» **Task directions**
Print each entry in full, word for word, with no pictures in the result.
+++ Available records
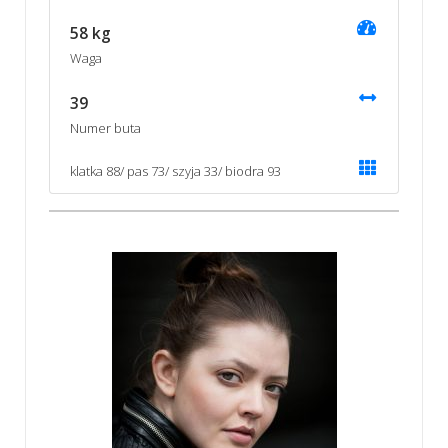
58 kg
Waga
39
Numer buta
klatka 88/ pas 73/ szyja 33/ biodra 93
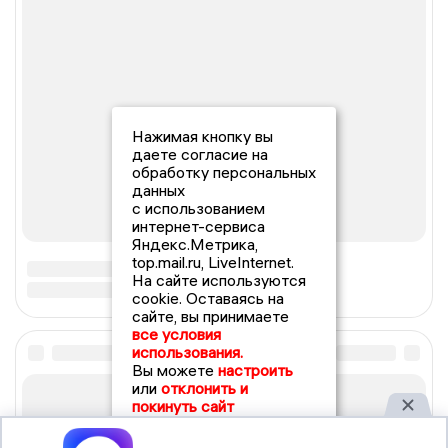
Нажимая кнопку вы
даете согласие на
обработку персональных
данных
с использованием
интернет-сервиса
Яндекс.Метрика,
top.mail.ru, LiveInternet.
На сайте используются
cookie. Оставаясь на
сайте, вы принимаете
все условия
использования.
Вы можете
настроить
или
отклонить и
покинуть сайт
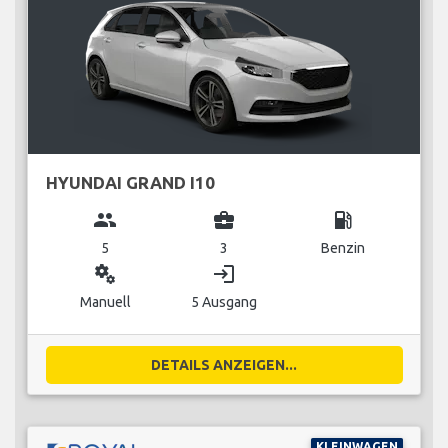
HYUNDAI GRAND I10
group
business_center
local_gas_station
5
3
Benzin
miscellaneous_services
login
Manuell
5 Ausgang
DETAILS ANZEIGEN...
KLEINWAGEN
++++++
» **Written solution**
58 kg
Waga
39
Numer buta
klatka 88/ pas 73/ szyja 33/ biodra 93
Нажимая кнопку вы
даете согласие на
обработку персональных
данных
с использованием
интернет-сервиса
Яндекс.Метрика,
top.mail.ru, LiveInternet.
На сайте используются
cookie. Оставаясь на
сайте, вы принимаете
все условия
использования.
Вы можете
настроить
или
отклонить и
покинуть сайт
HYUNDAI GRAND I10
group
business_center
local_gas_station
5
3
Benzin
miscellaneous_services
login
Manuell
5 Ausgang
DETAILS ANZEIGEN...
KLEINWAGEN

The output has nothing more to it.